Looking at the communist side, I sometimes see climate obstructionism too, opposing any plan that doesn’t also solve humanity’s millenia-old (albeit amplified in the industrial age) inequality issues. There was this anti geoengineering site that made the rounds a few months back that mixed some very good points vs some of the worst and least thought-through geoengineering proposals with a foundational opposition to all change that didn’t address inequality.

And I get it, I do want to address inequality and if the sweeping changes that fix CAGW also fixes inequality then that’s freaking baller and absolutely yay.

But if they don’t, then we need ‘em anyway.

Because I don’t wanna kill the Earth (that one should be a “duh”, but…)

We’ve seen centuries of delay and obstruct and deny from the capitalists who are clinging to their wealth (both absolute and relative). And I get that we all wanna put ‘em up against the wall when the revolution comes. But.

▶ **Provided material**:
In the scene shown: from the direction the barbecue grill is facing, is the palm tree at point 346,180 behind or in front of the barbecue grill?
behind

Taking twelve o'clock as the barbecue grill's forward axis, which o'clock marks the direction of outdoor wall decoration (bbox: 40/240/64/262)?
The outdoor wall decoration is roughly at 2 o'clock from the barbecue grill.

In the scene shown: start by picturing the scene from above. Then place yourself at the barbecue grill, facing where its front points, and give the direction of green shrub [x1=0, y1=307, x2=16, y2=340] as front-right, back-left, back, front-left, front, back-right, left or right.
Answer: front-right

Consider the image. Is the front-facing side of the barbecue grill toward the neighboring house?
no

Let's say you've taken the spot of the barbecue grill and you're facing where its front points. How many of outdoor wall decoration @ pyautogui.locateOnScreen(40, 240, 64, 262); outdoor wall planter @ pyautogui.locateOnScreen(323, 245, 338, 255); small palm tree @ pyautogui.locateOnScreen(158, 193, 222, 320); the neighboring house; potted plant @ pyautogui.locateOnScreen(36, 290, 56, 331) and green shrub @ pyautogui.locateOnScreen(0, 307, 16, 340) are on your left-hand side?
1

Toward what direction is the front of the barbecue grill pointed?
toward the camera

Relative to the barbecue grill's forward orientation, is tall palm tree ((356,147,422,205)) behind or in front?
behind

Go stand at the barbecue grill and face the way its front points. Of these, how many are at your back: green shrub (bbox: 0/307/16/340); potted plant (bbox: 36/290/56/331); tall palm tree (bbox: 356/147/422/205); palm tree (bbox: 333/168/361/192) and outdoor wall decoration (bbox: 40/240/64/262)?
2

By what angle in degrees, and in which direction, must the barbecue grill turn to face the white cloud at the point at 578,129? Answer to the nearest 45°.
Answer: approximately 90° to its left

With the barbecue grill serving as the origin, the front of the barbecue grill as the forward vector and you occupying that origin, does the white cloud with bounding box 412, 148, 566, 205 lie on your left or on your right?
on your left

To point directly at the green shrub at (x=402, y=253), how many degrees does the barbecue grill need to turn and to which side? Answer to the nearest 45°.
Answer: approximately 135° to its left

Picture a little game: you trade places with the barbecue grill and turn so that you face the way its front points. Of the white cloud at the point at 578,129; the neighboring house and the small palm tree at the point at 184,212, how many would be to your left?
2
==
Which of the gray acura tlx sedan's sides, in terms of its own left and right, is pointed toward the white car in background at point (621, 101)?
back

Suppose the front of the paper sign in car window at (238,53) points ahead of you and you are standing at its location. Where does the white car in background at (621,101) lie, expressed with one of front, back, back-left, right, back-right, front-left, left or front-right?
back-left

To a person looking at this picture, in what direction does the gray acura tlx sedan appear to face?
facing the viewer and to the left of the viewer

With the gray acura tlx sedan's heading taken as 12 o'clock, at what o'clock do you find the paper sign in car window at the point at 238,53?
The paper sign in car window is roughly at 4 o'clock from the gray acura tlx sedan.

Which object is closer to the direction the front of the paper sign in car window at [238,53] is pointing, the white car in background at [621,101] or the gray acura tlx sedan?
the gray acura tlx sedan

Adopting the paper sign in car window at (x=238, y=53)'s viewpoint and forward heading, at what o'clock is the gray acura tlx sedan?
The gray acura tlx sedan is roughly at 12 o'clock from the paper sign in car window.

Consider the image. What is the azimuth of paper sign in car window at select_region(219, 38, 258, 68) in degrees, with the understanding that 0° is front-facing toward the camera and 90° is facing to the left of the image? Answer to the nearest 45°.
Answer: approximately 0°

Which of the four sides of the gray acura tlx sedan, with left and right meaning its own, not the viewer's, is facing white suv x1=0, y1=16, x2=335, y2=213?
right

▶ **Task description**: In the climate obstructionism passage, what did the anti-geoengineering site oppose at its foundation?

▶ **Task output**: All change that didn't address inequality.